### CONSIGNE
Restituez en entier le texte sur le bonheur et le corps, sans y changer quoi que ce soit.

### TEXTE FOURNI
Monday, August 28, 2017

Citation du 26 aout 2017

Si le bonheur était dans les délectations du corps, nous dirions que les bœufs sont "heureux", lorsqu'ils trouvent du bon fourrage à manger.
Héraclite
Les animaux domestiques sont bien à plaindre. Non seulement nous leur prenons tout (leur force, leur petit, leur lait, leur viande), mais en plus ils sont méprisés et servent de repoussoir aux hommes pour monter la pire animalité qui pourrait être en eux : le bonheur des sens. Non seulement les bœufs dont selon Héraclite on pourrait envier le « bonheur », mais aussi les pourceaux dont on disait autrefois que les épicuriens avaient pour idéal de leur ressembler.

Si les bœufs sont heureux, alors pourquoi ne pas faire comme eux ? Est-il méprisable de manger du foin ? Je sais bien qu’on dit de quelqu’un qu’il est « bête à manger du foin » : et alors ? Si le bonheur n’est pas dans la délectation du corps, alors où est-il ? Dans la félicité de l’âme ? Mais alors que dire du corps ? Faut-il croire que, quoiqu’il subisse, il n’empêche pas cette félicité ? Nous voilà dans l’idéal stoïcien qui n’est en réalité bon que pour des dieux, qui justement n’auraient pas de corps – ou si peu. Et puis, comment obtenir cette félicité ? Faire comme Paul Valéry contemplant la mer : Ô récompense après une pensée  / Qu’un long regard sur le calme des dieux! (1)

### DONNÉES ENREGISTRÉES
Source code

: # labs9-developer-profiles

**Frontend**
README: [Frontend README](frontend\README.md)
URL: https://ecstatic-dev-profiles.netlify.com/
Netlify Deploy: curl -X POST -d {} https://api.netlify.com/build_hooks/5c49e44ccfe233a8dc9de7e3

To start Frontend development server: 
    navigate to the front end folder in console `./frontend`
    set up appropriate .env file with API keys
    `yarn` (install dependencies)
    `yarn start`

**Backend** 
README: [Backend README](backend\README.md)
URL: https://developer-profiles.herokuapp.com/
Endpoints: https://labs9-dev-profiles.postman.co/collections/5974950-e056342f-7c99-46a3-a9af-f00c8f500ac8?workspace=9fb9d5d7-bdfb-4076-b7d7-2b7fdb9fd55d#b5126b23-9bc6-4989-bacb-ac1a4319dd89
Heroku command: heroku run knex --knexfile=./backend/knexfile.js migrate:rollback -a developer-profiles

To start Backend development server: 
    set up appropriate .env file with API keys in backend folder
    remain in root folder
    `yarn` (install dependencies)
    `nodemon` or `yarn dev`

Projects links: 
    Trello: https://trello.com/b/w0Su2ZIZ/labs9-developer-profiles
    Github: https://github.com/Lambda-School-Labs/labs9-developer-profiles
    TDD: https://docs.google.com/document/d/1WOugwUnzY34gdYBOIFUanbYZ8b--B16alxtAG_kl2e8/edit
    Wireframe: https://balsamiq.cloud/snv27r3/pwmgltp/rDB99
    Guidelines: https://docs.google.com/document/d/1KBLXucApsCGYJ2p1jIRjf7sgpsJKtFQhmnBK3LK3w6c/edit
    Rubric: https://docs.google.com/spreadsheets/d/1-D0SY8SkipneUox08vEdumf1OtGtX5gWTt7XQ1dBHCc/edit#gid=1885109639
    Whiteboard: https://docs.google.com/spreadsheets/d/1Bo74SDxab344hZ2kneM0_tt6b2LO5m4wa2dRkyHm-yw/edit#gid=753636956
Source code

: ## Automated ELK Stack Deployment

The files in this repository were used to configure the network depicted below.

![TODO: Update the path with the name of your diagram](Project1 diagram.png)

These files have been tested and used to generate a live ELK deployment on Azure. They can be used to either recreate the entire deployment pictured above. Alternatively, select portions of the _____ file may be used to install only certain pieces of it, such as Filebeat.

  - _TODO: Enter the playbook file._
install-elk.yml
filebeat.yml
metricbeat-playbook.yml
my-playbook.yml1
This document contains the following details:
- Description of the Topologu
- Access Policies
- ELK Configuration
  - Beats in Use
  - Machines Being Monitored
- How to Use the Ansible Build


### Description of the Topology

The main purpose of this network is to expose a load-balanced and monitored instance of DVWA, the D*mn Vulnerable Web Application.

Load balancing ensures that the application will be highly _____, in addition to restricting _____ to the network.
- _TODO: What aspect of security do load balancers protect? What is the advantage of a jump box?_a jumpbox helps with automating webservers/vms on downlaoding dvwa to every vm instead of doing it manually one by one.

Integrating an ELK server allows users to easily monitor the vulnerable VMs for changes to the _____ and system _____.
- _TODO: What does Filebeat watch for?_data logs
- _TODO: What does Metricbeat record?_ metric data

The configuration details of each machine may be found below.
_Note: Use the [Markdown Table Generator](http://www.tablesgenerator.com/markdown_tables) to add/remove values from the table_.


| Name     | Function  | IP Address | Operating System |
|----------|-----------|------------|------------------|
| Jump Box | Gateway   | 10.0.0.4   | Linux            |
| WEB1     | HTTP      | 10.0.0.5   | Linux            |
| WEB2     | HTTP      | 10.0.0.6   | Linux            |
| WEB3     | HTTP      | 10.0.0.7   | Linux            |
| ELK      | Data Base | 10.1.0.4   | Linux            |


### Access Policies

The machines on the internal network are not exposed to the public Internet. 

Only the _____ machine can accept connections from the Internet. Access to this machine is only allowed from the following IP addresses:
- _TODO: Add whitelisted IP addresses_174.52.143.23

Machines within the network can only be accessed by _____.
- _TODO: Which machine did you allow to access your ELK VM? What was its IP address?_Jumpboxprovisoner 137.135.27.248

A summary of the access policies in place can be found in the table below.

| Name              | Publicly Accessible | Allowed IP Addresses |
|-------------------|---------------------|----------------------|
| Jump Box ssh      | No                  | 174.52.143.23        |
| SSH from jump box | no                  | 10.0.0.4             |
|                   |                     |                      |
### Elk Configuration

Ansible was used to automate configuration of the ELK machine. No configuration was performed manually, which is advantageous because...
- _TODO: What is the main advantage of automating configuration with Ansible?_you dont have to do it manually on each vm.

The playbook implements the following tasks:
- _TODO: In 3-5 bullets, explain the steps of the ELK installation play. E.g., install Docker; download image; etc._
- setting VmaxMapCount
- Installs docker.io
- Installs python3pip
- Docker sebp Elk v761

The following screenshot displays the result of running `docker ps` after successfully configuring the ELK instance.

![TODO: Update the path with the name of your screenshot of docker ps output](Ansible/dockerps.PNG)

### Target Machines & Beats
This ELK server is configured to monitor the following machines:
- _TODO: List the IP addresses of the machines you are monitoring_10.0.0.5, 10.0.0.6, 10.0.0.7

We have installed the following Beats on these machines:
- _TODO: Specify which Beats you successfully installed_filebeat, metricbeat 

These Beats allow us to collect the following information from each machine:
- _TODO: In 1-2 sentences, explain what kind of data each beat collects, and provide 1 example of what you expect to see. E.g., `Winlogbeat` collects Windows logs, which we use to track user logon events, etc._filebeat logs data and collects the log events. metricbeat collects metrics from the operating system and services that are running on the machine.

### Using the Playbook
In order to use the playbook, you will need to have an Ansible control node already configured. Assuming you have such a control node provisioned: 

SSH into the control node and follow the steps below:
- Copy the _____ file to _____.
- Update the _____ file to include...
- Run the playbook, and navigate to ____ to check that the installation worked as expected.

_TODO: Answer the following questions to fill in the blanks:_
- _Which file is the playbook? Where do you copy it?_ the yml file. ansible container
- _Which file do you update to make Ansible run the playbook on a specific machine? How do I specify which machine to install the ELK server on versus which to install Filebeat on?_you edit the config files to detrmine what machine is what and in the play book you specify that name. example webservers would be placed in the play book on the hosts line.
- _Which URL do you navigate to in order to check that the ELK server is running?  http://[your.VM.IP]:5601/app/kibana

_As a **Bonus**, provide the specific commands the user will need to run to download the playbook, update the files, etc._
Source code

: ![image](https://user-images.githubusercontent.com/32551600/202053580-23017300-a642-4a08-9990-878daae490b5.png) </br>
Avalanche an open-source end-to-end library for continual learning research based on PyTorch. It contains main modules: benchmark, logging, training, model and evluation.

### RÉSULTAT OBTENU
Monday, August 28, 2017

Citation du 26 aout 2017

Si le bonheur était dans les délectations du corps, nous dirions que les bœufs sont "heureux", lorsqu'ils trouvent du bon fourrage à manger.
Héraclite
Les animaux domestiques sont bien à plaindre. Non seulement nous leur prenons tout (leur force, leur petit, leur lait, leur viande), mais en plus ils sont méprisés et servent de repoussoir aux hommes pour monter la pire animalité qui pourrait être en eux : le bonheur des sens. Non seulement les bœufs dont selon Héraclite on pourrait envier le « bonheur », mais aussi les pourceaux dont on disait autrefois que les épicuriens avaient pour idéal de leur ressembler.

Si les bœufs sont heureux, alors pourquoi ne pas faire comme eux ? Est-il méprisable de manger du foin ? Je sais bien qu’on dit de quelqu’un qu’il est « bête à manger du foin » : et alors ? Si le bonheur n’est pas dans la délectation du corps, alors où est-il ? Dans la félicité de l’âme ? Mais alors que dire du corps ? Faut-il croire que, quoiqu’il subisse, il n’empêche pas cette félicité ? Nous voilà dans l’idéal stoïcien qui n’est en réalité bon que pour des dieux, qui justement n’auraient pas de corps – ou si peu. Et puis, comment obtenir cette félicité ? Faire comme Paul Valéry contemplant la mer : Ô récompense après une pensée  / Qu’un long regard sur le calme des dieux! (1)